[WHAT YOU ARE ASKED TO DO]
Copy out the items below, substituting "Examine" for each "Observe" and keeping everything else the same. Leave out the pictures.

[Saved entries]
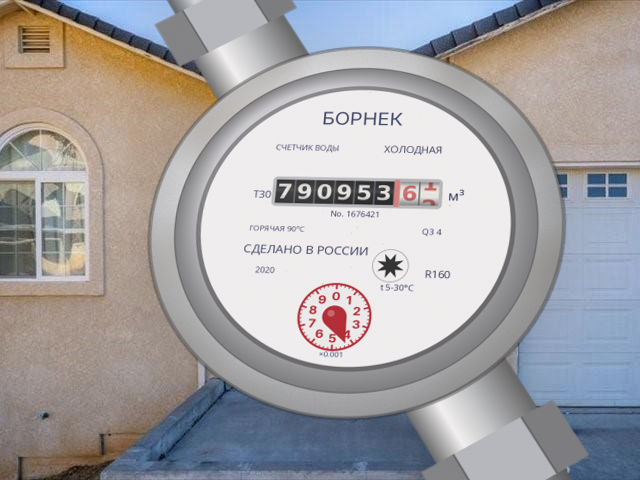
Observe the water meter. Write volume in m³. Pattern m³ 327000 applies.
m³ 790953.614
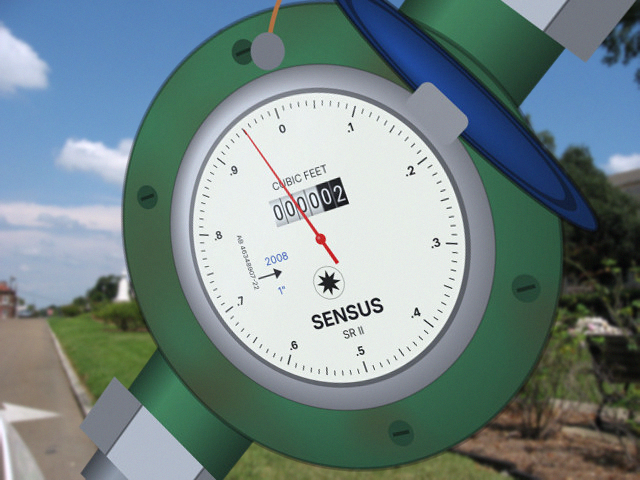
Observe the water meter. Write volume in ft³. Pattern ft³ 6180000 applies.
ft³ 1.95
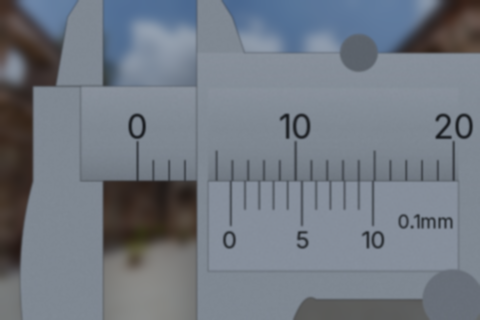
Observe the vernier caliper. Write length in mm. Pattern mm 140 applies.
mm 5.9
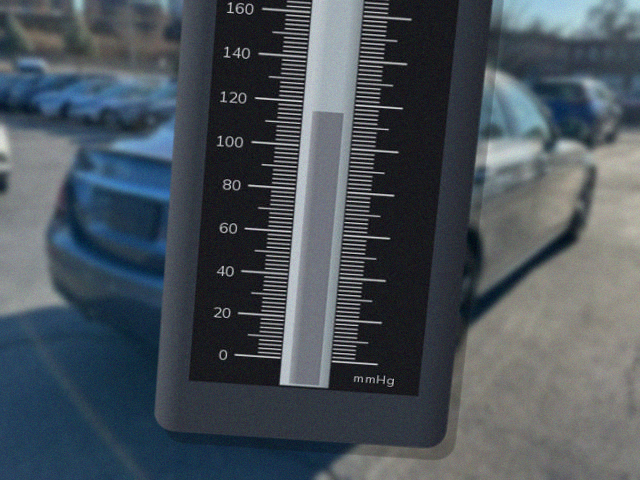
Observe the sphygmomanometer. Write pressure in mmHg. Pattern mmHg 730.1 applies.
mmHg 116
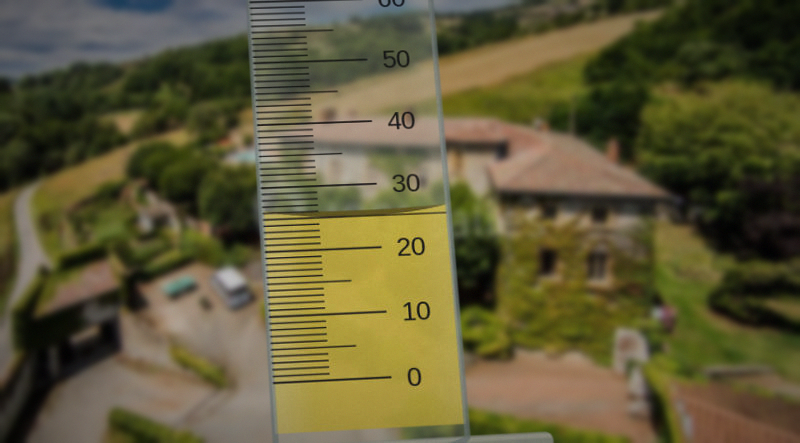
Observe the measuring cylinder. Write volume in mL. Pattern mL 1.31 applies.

[TASK SOLUTION]
Examine the water meter. Write volume in m³. Pattern m³ 327000 applies.
m³ 790953.614
Examine the water meter. Write volume in ft³. Pattern ft³ 6180000 applies.
ft³ 1.95
Examine the vernier caliper. Write length in mm. Pattern mm 140 applies.
mm 5.9
Examine the sphygmomanometer. Write pressure in mmHg. Pattern mmHg 730.1 applies.
mmHg 116
Examine the measuring cylinder. Write volume in mL. Pattern mL 1.31 applies.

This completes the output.